Resources and discussion for parents, teachers and young people navigating the evolving landscape of the digital world.

Monday, April 29, 2013

Resource List - Parent Workshop

Presentation Slides


Parenting in a Digital World - great advice from Emily McMason of Evolving Parents
Top 5 Tips for Parents - from Holly and Sam


Great Conversations - Helping PRETEENS and their FAMILIES in CONVERSATIONS
about Body Changes, Sex, and other GROWING UP STUFF. Also, classes for TEENS.
I attended "For Girls Only" in 2011 and wrote about it here. I'm signed up to go again this spring!

How to Talk to Your Kids About National Tragedies

The Healthy Sex Talk: Teaching Kids Consent: Ages 1-21

Ongoing Resources

Our blog - you are here! We write lengthy pieces when inspiration strikes, but share smaller bits of information more regularly on the following sites:

Emily McMason

Connect with Emily

Parental Controls/Filtering at Home

If you have a shared family computer at home, it's a good idea to set up a separate account on it for your child to use. Not only does this protect your information from them, but it gives them a place to save their passwords, bookmark sites they use frequently, and customize the "look" of the computer in a manner that doesn't drive everyone else in your family nuts.  If your child has their own laptop, setting up an administrator account as the adult in charge allows you to create separate "General Use" accounts for multiple people (recommended for younger users). 

The decision to restrict access or enforce electronic time limits is one each family makes individually, and you need to figure out what works for you. You can use Parental Controls to control time spent on the computer, websites to which your kids have access, and whether or not they can use certain applications.  For more information about enabling Parental Controls see the following:

I also wanted to pass on a bit of information about creating a safer online experience for your kids. At school, we have a firewall in place that protects us from extreme content, and we purposely choose to use services that limit or prohibit advertising. Families don't typically have something like this at home, but you can absolutely take steps to block/filter advertising or inappropriate language on your own computers and devices. 

Activate Google Safe Search - SafeSearch filters provide you with the ability to change your browser setting to prevent adult content from appearing in your search results. No filter is 100 percent accurate, but SafeSearch should help you avoid most of this type of material.

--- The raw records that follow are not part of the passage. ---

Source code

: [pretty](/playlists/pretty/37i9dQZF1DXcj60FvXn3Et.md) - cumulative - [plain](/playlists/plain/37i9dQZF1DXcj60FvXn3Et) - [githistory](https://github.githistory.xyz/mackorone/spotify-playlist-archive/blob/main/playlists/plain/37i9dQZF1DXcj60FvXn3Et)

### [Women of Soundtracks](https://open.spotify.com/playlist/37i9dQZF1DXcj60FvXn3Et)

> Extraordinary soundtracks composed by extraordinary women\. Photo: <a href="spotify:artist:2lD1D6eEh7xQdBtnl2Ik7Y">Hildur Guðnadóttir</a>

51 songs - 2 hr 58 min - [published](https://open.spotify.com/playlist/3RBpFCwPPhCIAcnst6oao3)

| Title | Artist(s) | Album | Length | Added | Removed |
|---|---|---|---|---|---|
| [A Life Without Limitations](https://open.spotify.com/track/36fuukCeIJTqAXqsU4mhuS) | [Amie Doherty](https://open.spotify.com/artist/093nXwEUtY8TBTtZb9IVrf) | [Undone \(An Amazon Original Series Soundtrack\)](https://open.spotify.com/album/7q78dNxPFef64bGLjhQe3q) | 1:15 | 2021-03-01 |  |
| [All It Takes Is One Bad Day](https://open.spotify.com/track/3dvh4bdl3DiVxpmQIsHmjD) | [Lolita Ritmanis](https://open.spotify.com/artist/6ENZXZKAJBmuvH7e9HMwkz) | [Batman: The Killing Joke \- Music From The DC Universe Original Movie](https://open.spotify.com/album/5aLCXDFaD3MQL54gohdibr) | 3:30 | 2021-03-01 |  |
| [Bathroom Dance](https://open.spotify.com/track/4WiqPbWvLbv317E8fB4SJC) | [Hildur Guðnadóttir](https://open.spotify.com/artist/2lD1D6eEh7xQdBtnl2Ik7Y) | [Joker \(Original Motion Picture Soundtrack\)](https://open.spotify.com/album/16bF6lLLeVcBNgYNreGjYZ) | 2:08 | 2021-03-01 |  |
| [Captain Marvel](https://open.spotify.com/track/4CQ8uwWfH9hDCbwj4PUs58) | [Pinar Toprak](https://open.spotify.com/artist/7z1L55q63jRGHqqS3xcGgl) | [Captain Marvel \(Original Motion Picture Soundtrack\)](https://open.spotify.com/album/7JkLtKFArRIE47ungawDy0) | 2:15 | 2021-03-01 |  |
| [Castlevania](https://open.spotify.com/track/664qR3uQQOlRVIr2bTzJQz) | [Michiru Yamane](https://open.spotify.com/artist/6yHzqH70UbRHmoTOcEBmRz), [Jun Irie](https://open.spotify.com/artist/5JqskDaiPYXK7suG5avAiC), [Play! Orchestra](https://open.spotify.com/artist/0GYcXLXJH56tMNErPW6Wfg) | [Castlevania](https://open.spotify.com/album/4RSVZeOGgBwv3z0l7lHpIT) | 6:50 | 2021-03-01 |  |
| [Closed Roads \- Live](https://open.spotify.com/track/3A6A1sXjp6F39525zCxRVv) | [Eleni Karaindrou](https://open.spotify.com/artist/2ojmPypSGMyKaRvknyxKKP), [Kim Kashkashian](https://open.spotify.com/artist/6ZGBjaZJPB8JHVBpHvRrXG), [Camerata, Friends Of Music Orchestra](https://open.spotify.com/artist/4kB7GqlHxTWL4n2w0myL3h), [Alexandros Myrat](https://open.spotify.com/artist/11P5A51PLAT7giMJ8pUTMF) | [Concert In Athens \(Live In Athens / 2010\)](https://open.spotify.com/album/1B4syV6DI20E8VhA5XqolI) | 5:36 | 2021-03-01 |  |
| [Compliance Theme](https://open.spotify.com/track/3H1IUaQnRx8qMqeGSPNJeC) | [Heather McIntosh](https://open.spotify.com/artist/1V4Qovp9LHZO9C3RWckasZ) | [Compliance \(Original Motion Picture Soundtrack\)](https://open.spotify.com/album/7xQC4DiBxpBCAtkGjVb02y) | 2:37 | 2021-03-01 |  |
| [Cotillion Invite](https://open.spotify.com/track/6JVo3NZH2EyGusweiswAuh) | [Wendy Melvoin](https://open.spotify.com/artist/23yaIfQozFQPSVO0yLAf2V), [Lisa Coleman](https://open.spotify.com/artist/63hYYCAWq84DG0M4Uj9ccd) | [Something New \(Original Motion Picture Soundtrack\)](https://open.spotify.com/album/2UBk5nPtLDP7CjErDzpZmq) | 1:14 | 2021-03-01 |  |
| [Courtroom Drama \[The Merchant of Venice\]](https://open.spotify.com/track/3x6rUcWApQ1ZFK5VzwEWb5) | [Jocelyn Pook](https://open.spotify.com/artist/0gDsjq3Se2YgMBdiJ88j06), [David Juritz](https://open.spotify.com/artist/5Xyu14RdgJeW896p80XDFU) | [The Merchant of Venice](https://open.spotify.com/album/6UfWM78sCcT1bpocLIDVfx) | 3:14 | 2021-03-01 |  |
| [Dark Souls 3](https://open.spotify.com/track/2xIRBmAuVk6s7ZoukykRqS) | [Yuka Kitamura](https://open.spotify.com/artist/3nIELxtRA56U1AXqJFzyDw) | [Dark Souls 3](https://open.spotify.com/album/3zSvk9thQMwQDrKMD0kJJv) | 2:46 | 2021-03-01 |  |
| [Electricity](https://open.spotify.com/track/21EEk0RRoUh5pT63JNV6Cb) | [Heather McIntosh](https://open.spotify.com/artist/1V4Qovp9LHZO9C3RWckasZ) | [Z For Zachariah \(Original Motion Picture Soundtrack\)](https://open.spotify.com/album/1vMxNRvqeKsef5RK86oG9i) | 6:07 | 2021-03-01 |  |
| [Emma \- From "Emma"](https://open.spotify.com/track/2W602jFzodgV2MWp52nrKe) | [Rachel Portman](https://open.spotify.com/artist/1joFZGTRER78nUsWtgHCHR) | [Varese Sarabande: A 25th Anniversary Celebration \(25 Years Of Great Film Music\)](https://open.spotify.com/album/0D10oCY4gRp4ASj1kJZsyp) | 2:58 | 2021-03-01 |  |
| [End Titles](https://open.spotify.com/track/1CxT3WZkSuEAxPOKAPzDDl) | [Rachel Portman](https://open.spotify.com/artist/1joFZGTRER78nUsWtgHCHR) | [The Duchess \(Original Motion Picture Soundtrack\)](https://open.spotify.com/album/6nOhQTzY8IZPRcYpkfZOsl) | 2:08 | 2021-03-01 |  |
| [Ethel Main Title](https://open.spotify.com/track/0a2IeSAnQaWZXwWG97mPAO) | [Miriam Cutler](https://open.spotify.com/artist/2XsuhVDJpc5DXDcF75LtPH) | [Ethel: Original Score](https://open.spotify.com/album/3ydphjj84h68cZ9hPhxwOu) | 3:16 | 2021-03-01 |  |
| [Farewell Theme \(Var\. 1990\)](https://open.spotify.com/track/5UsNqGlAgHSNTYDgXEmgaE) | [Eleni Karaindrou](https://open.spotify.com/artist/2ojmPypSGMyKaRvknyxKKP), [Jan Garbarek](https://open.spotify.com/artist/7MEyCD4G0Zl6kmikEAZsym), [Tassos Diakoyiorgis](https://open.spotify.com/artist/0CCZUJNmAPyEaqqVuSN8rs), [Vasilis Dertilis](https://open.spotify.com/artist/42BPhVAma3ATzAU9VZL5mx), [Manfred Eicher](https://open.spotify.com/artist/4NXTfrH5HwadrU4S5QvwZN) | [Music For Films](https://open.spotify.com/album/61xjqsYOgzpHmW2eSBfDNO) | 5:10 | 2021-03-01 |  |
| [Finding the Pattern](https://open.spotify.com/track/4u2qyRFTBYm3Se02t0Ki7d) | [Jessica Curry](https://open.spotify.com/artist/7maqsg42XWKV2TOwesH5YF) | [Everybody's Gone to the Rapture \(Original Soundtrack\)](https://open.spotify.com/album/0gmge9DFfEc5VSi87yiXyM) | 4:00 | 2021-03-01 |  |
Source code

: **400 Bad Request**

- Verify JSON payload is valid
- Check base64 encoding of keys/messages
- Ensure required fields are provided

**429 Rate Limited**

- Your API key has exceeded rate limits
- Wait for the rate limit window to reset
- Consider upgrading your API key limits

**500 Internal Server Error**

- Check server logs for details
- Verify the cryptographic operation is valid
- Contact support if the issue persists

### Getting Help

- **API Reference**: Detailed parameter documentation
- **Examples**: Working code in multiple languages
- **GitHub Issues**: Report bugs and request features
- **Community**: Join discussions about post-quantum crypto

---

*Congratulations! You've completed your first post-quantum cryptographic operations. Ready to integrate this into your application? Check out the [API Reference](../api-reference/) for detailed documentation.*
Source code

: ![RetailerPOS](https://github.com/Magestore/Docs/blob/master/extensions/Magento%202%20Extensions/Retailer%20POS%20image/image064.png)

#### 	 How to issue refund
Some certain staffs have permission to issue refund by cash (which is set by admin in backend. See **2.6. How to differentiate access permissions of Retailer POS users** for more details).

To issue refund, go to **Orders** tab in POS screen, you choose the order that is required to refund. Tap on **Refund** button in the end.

The following is somewhat based on the particular web browser you use.  Each browser comes with extensions--often called add-ons or plug-ins--that you can install to customize your view of the internet.  We use Google Chrome (a free download) at school, so most of what I suggest is available for Chrome and I've tested it there.  These extensions may look a little different, or not be available, in Safari, Firefox, or Internet Explorer, but once you know how to look for them, you might find better things than I suggest! are a few FREE things you can do that might help. These are my favorites:
  • AdBlock Plus - block most ads
  • Simple Profanity Filter - replaces profanity with asterisks, you customize the list of blocked words (available in the Chrome WebStore)
  • A Cleaner Internet (a MUST if you watch YouTube videos) - visit the site and install the proper plug-in for your browser. A Cleaner Internet takes away the "suggested videos" on the side and the comments down below. YouTube comments are generally some of the more trollish things on the web.
  • Ghostery - Ghostery looks for third-party page elements (or "trackers") on the web pages you visit. These can be things like social network widgets, advertisements, invisible pixels used for tracking and analytics, and so on. Ghostery notifies you that these things are present, and which companies operate them. You can learn more about these companies, and if you wish, choose to block the trackers they operate.
Of course, no one solution is perfect, nor can it catch everything.  These tools do not replace the need to monitor your child's use of the internet and engage them in conversations about the sites they visit and the things they see. It is extremely important to talk openly and honestly with children about their experience online--share their excitement for a game, watch their favorite silly videos, have them explain a particular site they are visiting--on a regular basis. Don't just save these conversations for times when things go wrong! They will be far more likely to come to you for help and guidance if they know you're in this with them and your family's guidelines have made expectations clear.

If you other/better solutions, please share them in the comments!